• Problem to solve
Across the whole listing, copy out every line that includes the string "wrist".

• Source information

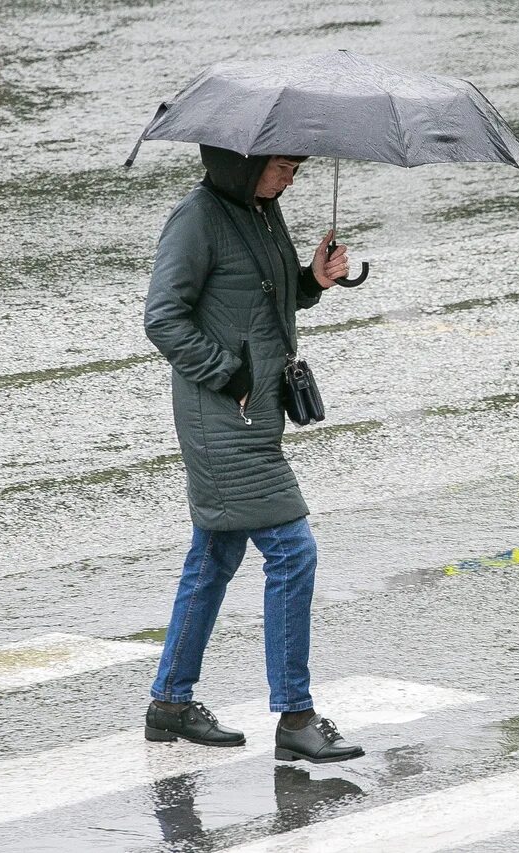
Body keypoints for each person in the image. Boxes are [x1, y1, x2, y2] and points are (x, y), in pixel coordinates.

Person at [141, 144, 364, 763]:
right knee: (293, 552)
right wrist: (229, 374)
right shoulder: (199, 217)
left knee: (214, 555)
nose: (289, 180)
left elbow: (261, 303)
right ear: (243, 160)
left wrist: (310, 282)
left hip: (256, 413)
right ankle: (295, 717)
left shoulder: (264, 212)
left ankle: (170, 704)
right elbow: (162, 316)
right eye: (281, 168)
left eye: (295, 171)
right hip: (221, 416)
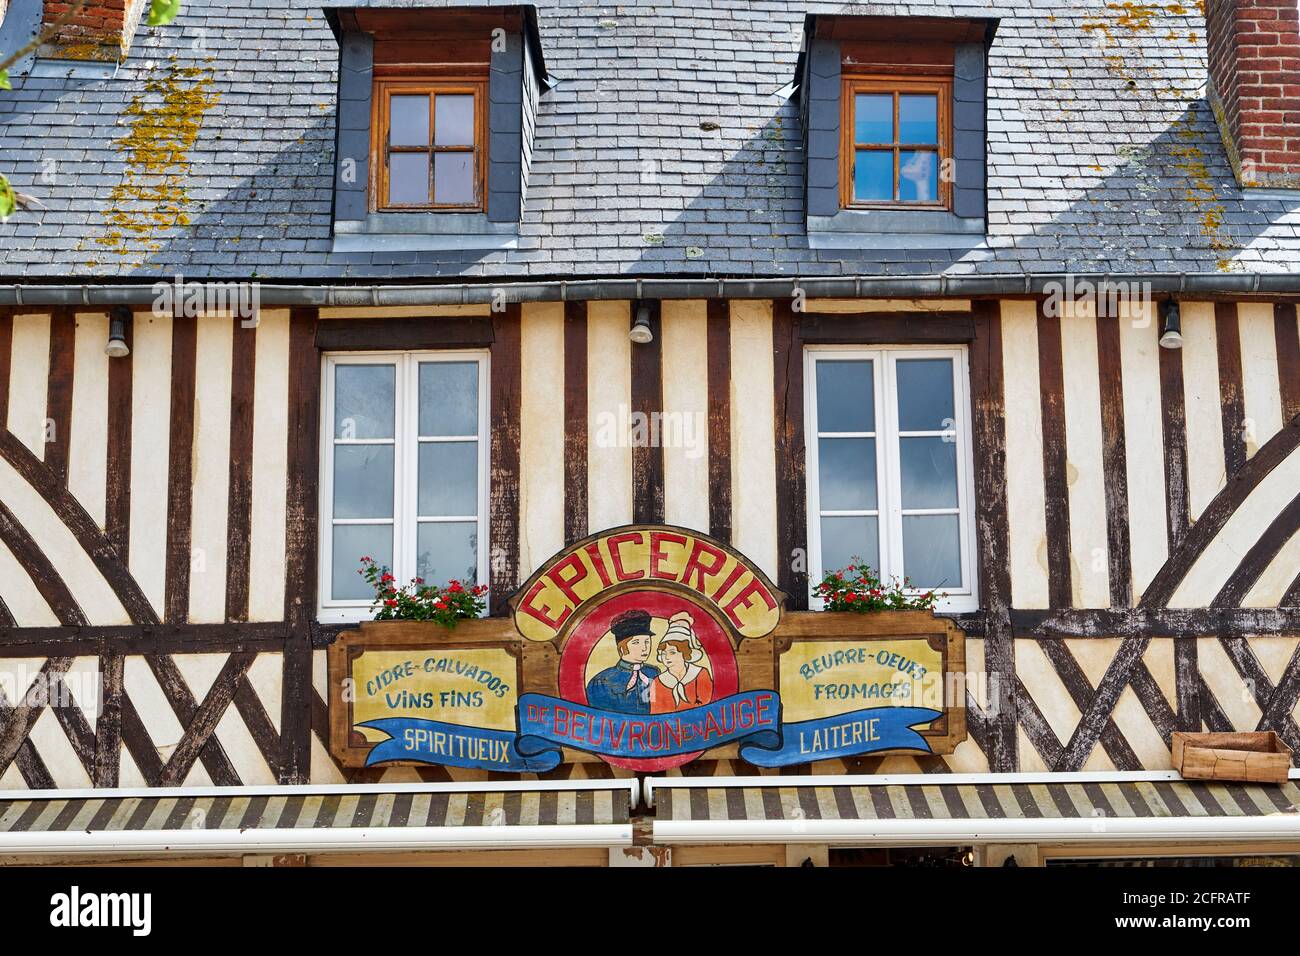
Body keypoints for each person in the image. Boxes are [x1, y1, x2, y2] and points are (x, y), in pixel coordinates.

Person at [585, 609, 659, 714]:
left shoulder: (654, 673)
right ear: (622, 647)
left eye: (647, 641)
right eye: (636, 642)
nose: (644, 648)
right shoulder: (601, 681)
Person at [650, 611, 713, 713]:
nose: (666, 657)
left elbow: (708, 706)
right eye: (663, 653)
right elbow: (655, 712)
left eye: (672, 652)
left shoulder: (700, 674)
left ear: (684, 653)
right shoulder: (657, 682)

* * *

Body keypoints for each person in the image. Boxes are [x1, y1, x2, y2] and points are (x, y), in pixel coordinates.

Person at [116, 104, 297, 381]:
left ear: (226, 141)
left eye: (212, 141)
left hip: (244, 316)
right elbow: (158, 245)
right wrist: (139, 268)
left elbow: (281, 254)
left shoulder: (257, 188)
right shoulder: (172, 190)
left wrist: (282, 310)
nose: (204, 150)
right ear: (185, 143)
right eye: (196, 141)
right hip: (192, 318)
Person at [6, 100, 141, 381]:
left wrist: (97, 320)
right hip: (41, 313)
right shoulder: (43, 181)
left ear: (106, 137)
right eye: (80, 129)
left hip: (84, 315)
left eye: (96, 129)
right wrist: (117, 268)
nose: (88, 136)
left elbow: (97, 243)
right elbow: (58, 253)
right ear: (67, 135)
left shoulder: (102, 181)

• Response area
right wrist: (229, 374)
left wrist: (310, 282)
right wrist: (139, 268)
left wrist: (282, 310)
left wrist: (97, 320)
right wrist: (117, 268)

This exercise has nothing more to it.